Au cours des dernières décennies, de nombreuses industries se sont installées dans la région et les agriculteurs se sont mis à cultiver des plantes qui consomment davantage d'eau. "Mais pourquoi s'entêter à puiser dans des nappes phréatiques alors que la situation s'aggrave de jour en jour?", s'agace Amit Srivastava, directeur de l'ONG India Resource center. D'autant que dès 1998, soit deux ans avant que Coca-Cola construise son usine, l'agence centrale des nappes phréatiques avait classé l'endroit en "zone surexploitée".

C'est surtout en été que la tension avec les agriculteurs est à son comble. Lorsqu'il fait chaud, les agriculteurs ont besoin d'arroser leurs champs tandis que Coca-Cola doit augmenter sa production pour répondre à la forte demande.

Des manifestations ont déjà eu lieu.
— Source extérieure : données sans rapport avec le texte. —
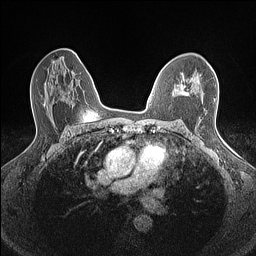
Breast MRI (dynamic contrast-enhanced), one axial slice; slice 91 of 160 in the series (ordered by position); dynamic contrast-enhanced series, time point 2 of 7 at this slice position (early post-contrast); 1.5 T; TE 1.4 ms, TR 5 ms; 256 × 256 image matrix, field of view 300 × 300 mm. Female patient.
Outlined on this slice (semi-automatic segmentation, software-assisted and operator-edited):
- enhancing-tissue mask used for the functional tumour volume (all voxels passing the contrast-enhancement thresholds inside the analysis volume; usually the tumour): box from (x=172, y=79) to (x=197, y=95) px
Et la police a interdit aux opposants de l'usine de s'en approcher dans un rayon de deux kilomètres. "L'eau est un bien commun et les agriculteurs perçoivent mal le fait qu'une usine s'approprie autant d'eau surtout en période de sécheresse", regrette Amit Srivastava

L'absence de cadre juridique clair, dans certains Etats, alimente les tensions. Alors que la législation en matière d'exploitation des nappes phréatiques dépend des Etats, seuls 9 sur 28 ont voté une loi, récemment. " Il est parfois difficile de remettre en cause des accords signés il y a dix ans quand la loi sur les nappes phréatiques n'était pas encore en application pas ou quand les préoccupations sur l'eau n'existaient pas ", souligne Sujit Koonan, chercheur à l'université Jawaharlal Nehru de Delhi.

"Ce dont nous avons besoin, c'est d'un changement des mentalités parmi les fermiers pour qu'ils ne gâchent pas l'eau avec leurs méthodes traditionnelles d'irrigation mais qu'ils se préparent à accepter les méthodes modernes comme le système d'irrigation de goutte à goutte", avait déclaré Kamlesh Sharma, le responsable de la communication de Coca-Cola à l'agence de presse Inter Press service, installée à Rome, en octobre 2009.

Le fabricant de boissons, qui n'a pas souhaité répondre aux questions du Monde, a financé 331 projets d'irrigation de ce type. Mais ce système nécessite un entretien coûteux, et un savoir-faire qui n'est pas accessible à tous.

Nombreux sont ceux qui doivent chercher l'eau de plus en plus loin sous terre, avec des pompes qui fonctionnent au diesel. Le manque d'eau coûte cher, surtout aux plus démunis.